I don’t look like your typical terrorist. Well, I’m not one, but I recently travelled to Syria, Iran, Oman and Iraqi Kurdistan — and under Attorney-General George Brandis’ new Foreign Fighters Bill, that could be enough to land me in jail.
The Counter-Terrorism Legislation Amendment (Foreign Fighters) Bill 2014, due to be debated at the end of the month in the Senate, will give law enforcers powers to query, arrest and charge people who travel to some of these countries, or proscribed zones (so-called “declared areas”) therein, without a valid reason. The laws had not passed the Senate when I returned to Australia but, if they had, I could have been charged and I would have had no defence — although I’m an Australian journalist, that wasn’t my primary reason for travel.
At a public hearing before the parliamentary Joint Committee on Intelligence and Security, which is charged with vetting the bill, a representative of the Attorney-General’s Department said: “The intent is to actively discourage people from travelling to a place that, by definition, is dangerous.” Until the law passes it has been a traveller’s choice whether to enter a dangerous place against recommendations, but the government seeks to make that choice for Australian tourists. The committee reported on October 17 and the bill is to be debated again on October 27.
The laws criminalise visits to regions or countries the government proscribes unless for reasons such as: providing humanitarian aid; engaging in United Nations work; visiting family; acting on official duties for the Commonwealth or a foreign country; appearing before a court; or working as a journalist. The accused must prove he or she went to a proscribed location for one of these reasons.
My visit to Iraq finished two weeks before Islamic State swept through the country and captured land, weapons and cash, and began killing people. I was lucky to leave when I did, but as I walked into a UNHCR refugee camp outside Dohuk, the western Iraqi town near the Syrian and Turkish borders, I saw people who would not be so lucky. I met Ahmed, a safety officer in his mid-30s working for the Syrian oil industry who had his life demolished by war. We sat on chairs outside in the brown dirt street under water towers painted in that calming white and light blue that means a total breakdown of society is being patched over by the UN. He had an education and a job. Now he lives with his brother and sister between four cinder block walls covered with a tarpaulin. He had no passport and no way to get to his wife, who is in hospital in another city. Despite the desperate situation, he treated me to boundless hospitality. His sister gave me tea and he offered me a cigarette, which I couldn’t accept, even to be polite, or I would fall apart.
“If more people in Australia saw this side of war they might change their opinion on participating in it — and might offer more of its victims asylum.”
Two weeks later, in mid-June, Iraq plunged back into chaos. Four months later, as world leaders continued to debate what to do in the stricken land, UK Prime Minister David Cameron told Westminster that the battle against IS would not be short, and could take years.

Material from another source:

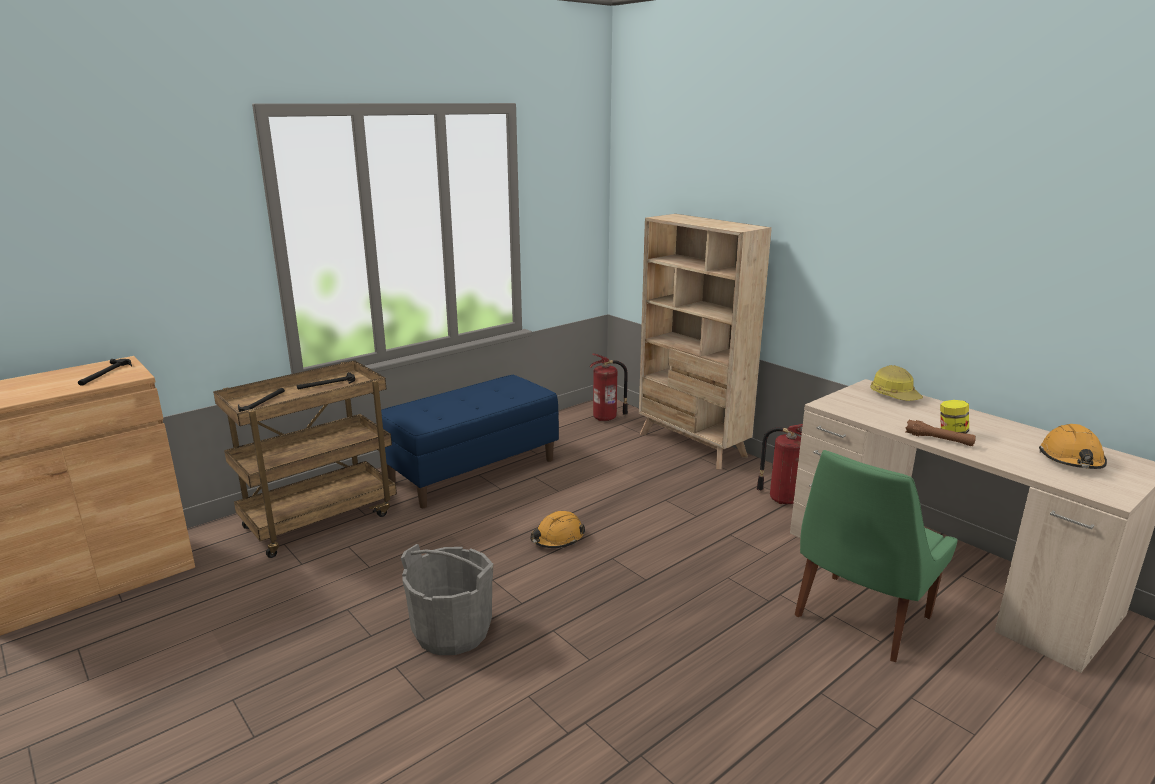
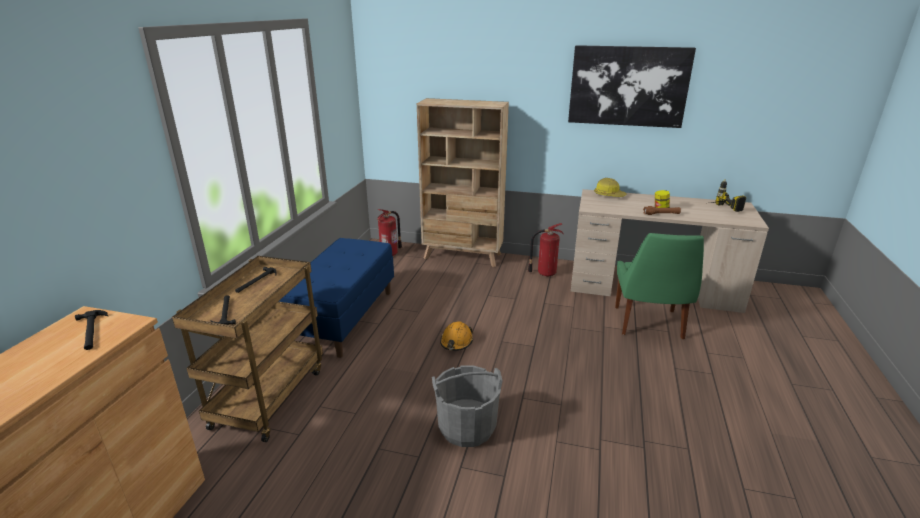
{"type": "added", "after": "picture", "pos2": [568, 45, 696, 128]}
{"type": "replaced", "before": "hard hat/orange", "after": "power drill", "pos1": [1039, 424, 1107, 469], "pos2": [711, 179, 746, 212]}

I felt like an imposter, a gawping vampire feeding on despair, but the hour I had to see inside the camp showed the darkness of war I hadn’t seen from media footage. Rather than the whiz of ghastly excitement as robed figures blow up objects and high-tech soldiers stalk dusty roads, the camp showed me how people wait endlessly, powerlessly for it to end so they can live again. If more people in Australia saw this side of war they might change their opinion on participating in it — and might offer more of its victims asylum.
The vital list of banned countries and “declared areas” has not yet been released, but it is hard to imagine Iraq won’t make the cut with its ongoing state of turmoil. When I decided to visit the country, I checked with the Department of Foreign Affairs’ Smartraveller website, in an imitation of due diligence. The website recommended against anything except the most essential travel to Iraq, but made an exception for the Kurdish region in northern Iraq, where I visited. Most travellers’ reports on forums said the region was reasonably safe, but travellers must not stray out of the region. Advice from Kurdish and Yazidi locals was more blunt. “If you go to [the northern Iraqi city of] Mosul you will check into a hotel and in the night they will take you away,” one hotel worker said. Despite taking their advice, there is no evidence to say I didn’t go to Mosul.
The Islamic Council of Victoria said in its submission to the committee that the law discriminates against the Muslim community by proscribing certain Muslim countries. In response, the committee said “declared areas will only cover the most dangerous places in the world where terrorist organisations are actively engaged in hostile activity, to which the desire of people to travel to, even for ‘legitimate purposes’, will be extremely rare.”
Whether Brandis modifies his bill to take the concerns of the community into account is anyone’s guess, but the committee rejected many of the criticisms of the bill. In a small concession it agreed the bill should be changed to allow more legitimate reasons to be added later.
Senator Jacinta Collins urged the Senate: “We must ensure that, in legislating to protect ourselves against the terrorist threat, we do not ourselves destroy the very freedoms we seek to defend. Parliamentary scrutiny will be our first line of defence.”